Action item — Below are some records. Retype exactly the lines from the one containing "index dip: (182, 183)" through the one containing "ring dip: (260, 245)", both included, skipping every picture.

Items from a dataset
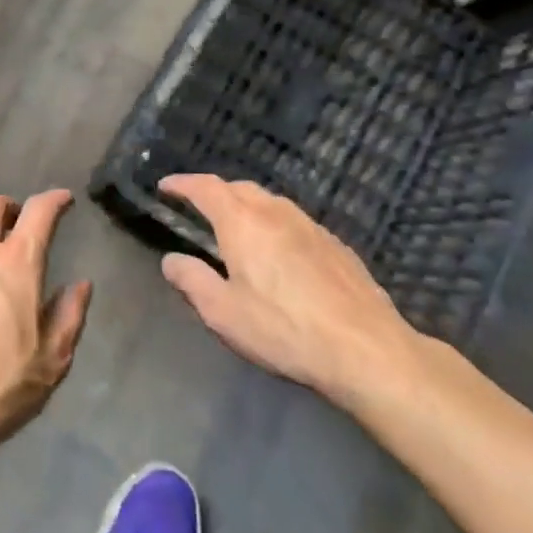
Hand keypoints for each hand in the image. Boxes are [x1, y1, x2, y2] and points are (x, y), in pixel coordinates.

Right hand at [156, 174, 430, 411]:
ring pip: (270, 202)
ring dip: (247, 206)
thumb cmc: (284, 329)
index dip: (182, 183)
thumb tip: (171, 259)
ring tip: (237, 227)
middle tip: (199, 208)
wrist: (366, 349)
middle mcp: (276, 212)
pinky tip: (279, 252)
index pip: (205, 188)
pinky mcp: (336, 245)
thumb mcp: (223, 312)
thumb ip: (191, 280)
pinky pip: (294, 222)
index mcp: (242, 222)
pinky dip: (275, 225)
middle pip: (239, 188)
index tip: (166, 186)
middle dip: (215, 192)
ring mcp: (311, 226)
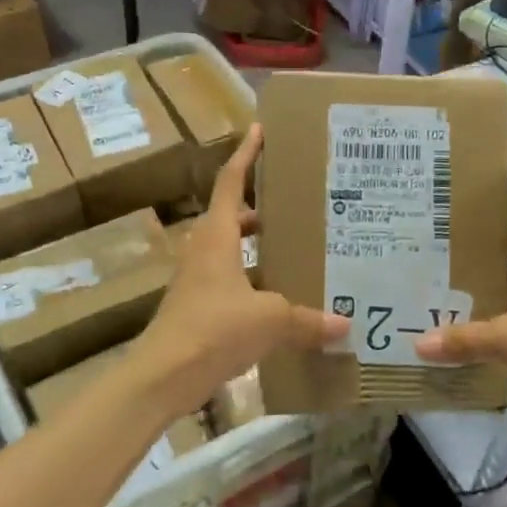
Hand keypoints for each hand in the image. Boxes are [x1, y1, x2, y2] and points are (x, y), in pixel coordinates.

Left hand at [134, 126, 345, 414]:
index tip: (261, 130)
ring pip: (234, 249)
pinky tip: (284, 295)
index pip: (232, 182)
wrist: (162, 376)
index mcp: (217, 236)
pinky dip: (256, 279)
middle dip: (263, 206)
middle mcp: (206, 250)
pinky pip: (234, 280)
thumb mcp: (269, 319)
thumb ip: (307, 320)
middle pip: (234, 215)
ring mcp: (200, 279)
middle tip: (299, 201)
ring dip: (260, 245)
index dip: (246, 154)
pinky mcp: (200, 306)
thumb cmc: (213, 329)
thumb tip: (344, 325)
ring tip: (299, 245)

Response —
index dip: (182, 183)
thumb tip: (171, 259)
ring tip: (237, 227)
middle tip: (199, 208)
wrist: (366, 349)
middle mcp: (276, 212)
pinky tip: (279, 252)
index pip: (205, 188)
pinky mcp: (336, 245)
thumb mcp: (223, 312)
thumb ip: (191, 280)
pinky pip: (294, 222)
index mcp: (242, 222)
pinky dip: (275, 225)
middle pip: (239, 188)
index tip: (166, 186)
middle dip: (215, 192)
ring mcp: (311, 226)
Hand keypoints for each hand in the image. Boxes are [x1, y1, x2, y2] and points are (x, y), in pixel coordinates.

Left hand at [134, 126, 345, 414]:
index tip: (261, 130)
ring pip: (234, 249)
pinky tip: (284, 295)
index pip: (232, 182)
wrist: (162, 376)
index mcp: (217, 236)
pinky dip: (256, 279)
middle dip: (263, 206)
middle mcp: (206, 250)
pinky pip: (234, 280)
thumb mcp: (269, 319)
thumb ip: (307, 320)
middle pip: (234, 215)
ring mcp: (200, 279)
middle tip: (299, 201)
ring dip: (260, 245)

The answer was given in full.